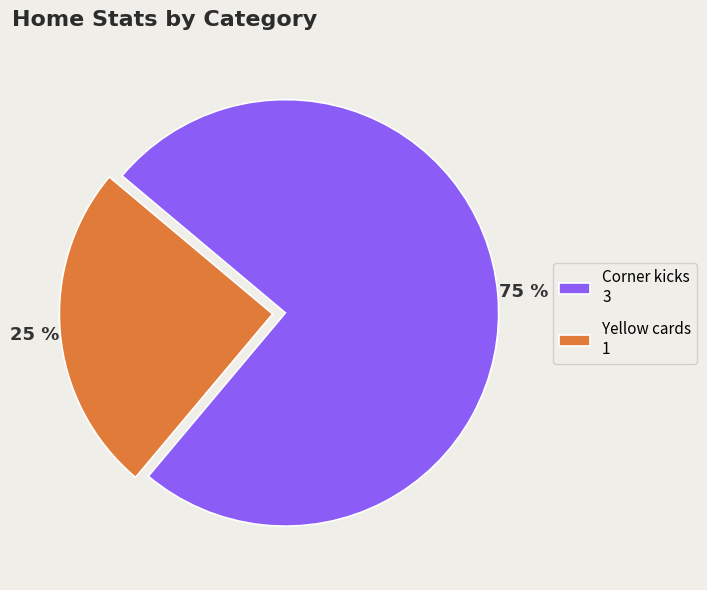

To the nearest percent, what percentage of the pie is Corner kicks?

75%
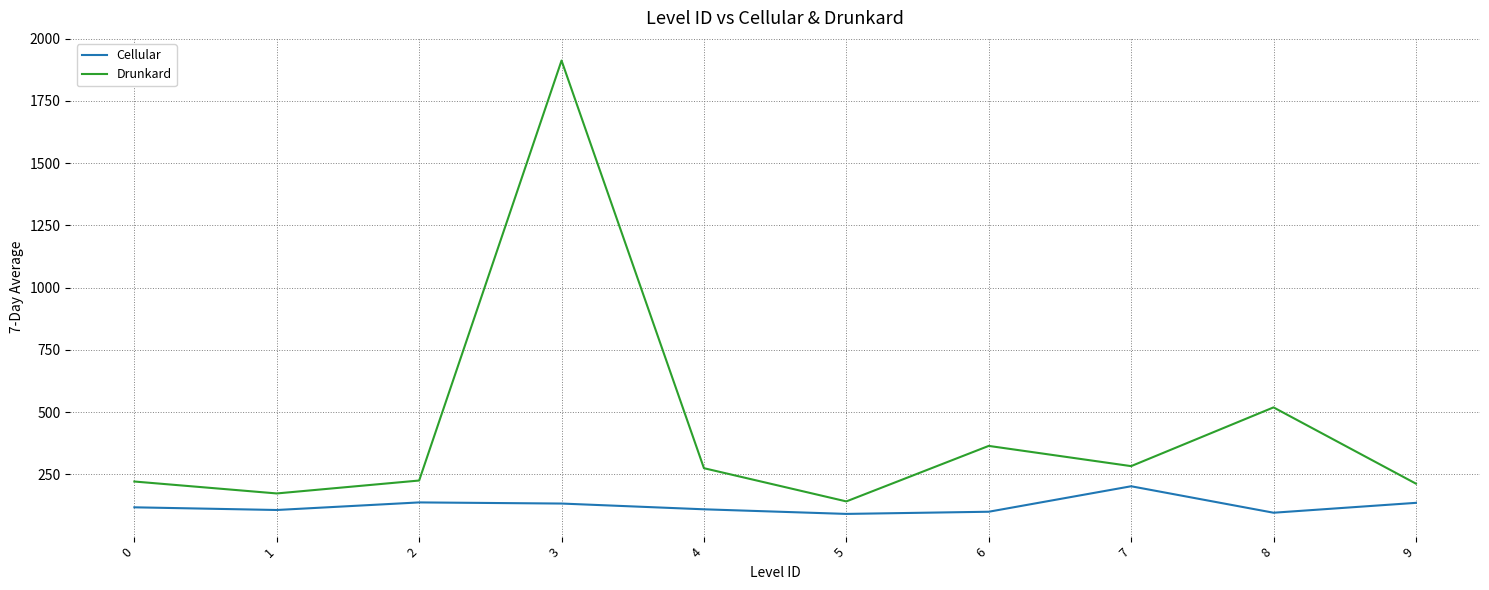

Where does the Drunkard series first go above 274?

3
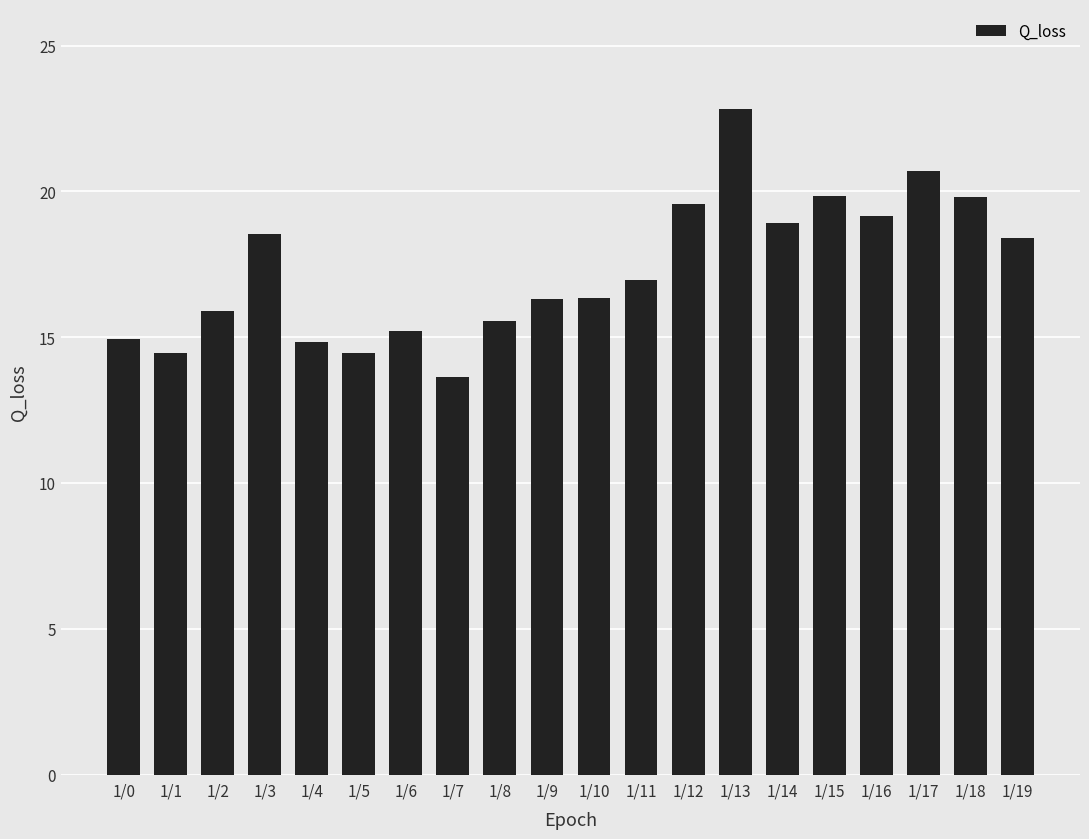

Count the number of categories in the chart.

20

• **Exercise directions**
Write out the lines above word for word, leaving out the pictures.

• **Response**
To the nearest percent, what percentage of the pie is Corner kicks?

75%

Where does the Drunkard series first go above 274?

3

Count the number of categories in the chart.

20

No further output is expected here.